Hi all – Has anyone worked on using intermediate representations or formats for compression? I'm thinking mostly of text compression of the sort that's needed on the web, which is currently handled by gzip or, much more expensively, by brotli.
Do you think text could be represented in an intermediate form that would make a tailored gzipper significantly faster and/or lighter on CPU? Another way of saying this is: What's easier than what gzip/DEFLATE currently do to a text file? DEFLATE looks pretty light compared to most codecs, but I wouldn't assume it's the most efficient thing we could be doing. (I realize that we could think of LZ77 as the IR for DEFLATE, which then Huffman codes it.)

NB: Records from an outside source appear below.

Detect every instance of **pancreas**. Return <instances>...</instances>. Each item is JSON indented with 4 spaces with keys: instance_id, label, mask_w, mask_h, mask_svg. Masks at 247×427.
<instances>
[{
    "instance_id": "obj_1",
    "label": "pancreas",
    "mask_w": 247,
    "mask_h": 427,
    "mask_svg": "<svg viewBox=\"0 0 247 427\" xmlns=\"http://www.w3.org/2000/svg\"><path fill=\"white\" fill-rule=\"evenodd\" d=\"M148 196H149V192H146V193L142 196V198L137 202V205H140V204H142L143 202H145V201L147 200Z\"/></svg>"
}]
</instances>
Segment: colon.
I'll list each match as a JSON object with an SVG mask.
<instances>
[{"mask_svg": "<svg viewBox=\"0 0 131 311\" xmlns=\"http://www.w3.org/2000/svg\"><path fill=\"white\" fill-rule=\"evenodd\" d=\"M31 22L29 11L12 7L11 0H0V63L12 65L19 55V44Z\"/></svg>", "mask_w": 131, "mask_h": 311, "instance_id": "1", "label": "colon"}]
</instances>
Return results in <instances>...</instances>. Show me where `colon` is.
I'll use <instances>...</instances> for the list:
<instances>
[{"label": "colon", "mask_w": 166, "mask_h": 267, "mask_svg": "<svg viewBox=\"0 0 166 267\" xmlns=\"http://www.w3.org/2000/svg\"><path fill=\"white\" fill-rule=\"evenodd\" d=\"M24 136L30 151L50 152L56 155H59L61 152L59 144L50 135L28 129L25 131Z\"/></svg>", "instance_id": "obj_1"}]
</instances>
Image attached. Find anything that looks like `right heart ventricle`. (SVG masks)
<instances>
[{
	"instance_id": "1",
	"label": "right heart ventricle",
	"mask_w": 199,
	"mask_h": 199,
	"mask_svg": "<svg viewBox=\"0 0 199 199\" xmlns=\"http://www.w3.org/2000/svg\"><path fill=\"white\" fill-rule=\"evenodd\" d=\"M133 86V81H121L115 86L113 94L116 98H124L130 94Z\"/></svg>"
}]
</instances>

One thing that has struck me is that our current compressors are completely naïve with respect to what they're compressing. zlib knows nothing about HTML, CSS, JS, and SVG. This is absurd, but it's been the status quo for 20 years. It knows nothing about the file it's about to compress, or anything about the sorts of strings it should look for, or ignore (e.g. DOCTYPE). So for example, one light intermediate representation beyond plain HTML would be HTML files that came with metadata that helped the compressor. It might include the longest repeated string, small strings that are worth counting, small repeated strings that should be ignored, etc.
A more interesting intermediate representation would be a standardized minified format that would allow for interesting optimizations in a gzipper or brotli compressor. It might not have a huge payoff – it would take some work and more thought to know, but if the gzipper could assume various things about the strings, the whitespace, the only possible line ending character, etc. maybe it would make some big wins possible.

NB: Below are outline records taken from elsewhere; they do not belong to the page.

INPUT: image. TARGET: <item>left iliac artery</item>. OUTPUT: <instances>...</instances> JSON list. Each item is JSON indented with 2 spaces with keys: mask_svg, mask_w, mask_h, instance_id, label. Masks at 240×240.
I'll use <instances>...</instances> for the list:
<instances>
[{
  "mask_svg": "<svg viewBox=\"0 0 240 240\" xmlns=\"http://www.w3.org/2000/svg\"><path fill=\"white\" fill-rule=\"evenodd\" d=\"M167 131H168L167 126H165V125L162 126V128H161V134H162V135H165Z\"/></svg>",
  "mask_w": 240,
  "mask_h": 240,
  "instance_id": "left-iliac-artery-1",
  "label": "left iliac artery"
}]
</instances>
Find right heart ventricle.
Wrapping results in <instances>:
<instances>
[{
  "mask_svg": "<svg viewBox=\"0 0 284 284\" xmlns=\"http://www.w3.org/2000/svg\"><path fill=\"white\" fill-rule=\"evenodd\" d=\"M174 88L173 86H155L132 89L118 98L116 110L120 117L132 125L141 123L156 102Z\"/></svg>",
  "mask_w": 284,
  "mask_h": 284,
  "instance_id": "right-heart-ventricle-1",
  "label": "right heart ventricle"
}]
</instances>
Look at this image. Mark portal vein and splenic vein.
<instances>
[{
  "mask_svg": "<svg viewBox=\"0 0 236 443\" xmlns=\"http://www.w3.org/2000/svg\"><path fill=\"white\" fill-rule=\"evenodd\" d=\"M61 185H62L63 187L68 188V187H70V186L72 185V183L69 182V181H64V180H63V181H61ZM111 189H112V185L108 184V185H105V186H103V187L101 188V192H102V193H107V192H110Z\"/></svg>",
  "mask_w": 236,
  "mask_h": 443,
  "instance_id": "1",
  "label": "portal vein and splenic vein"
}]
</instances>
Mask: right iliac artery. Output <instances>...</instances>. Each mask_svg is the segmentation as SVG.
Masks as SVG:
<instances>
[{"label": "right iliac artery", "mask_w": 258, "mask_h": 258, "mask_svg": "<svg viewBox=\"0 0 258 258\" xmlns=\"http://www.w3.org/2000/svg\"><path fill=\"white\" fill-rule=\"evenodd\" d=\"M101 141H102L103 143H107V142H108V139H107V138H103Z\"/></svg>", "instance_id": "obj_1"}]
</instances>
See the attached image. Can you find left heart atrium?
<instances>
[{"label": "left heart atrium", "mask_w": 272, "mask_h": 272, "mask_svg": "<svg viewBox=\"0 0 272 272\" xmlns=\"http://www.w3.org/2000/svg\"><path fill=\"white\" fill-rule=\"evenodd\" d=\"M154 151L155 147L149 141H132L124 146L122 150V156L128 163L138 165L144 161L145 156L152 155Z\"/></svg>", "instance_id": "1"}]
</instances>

The most interesting intermediate representation would be a binary format for text. This could be for all text, or just tailored for web files. Text is already in a binary format – all formats are in truth binary, but "text formats" usually means: an extremely inefficient binary representation, that in the web's case includes ponderous English-language code words with syntax that varies just enough to weaken the compression, which is then converted to a slightly more efficient binary form (gzip), sent, and then strangely reconverted back to its extremely inefficient prior form before a machine parses it (just brilliant.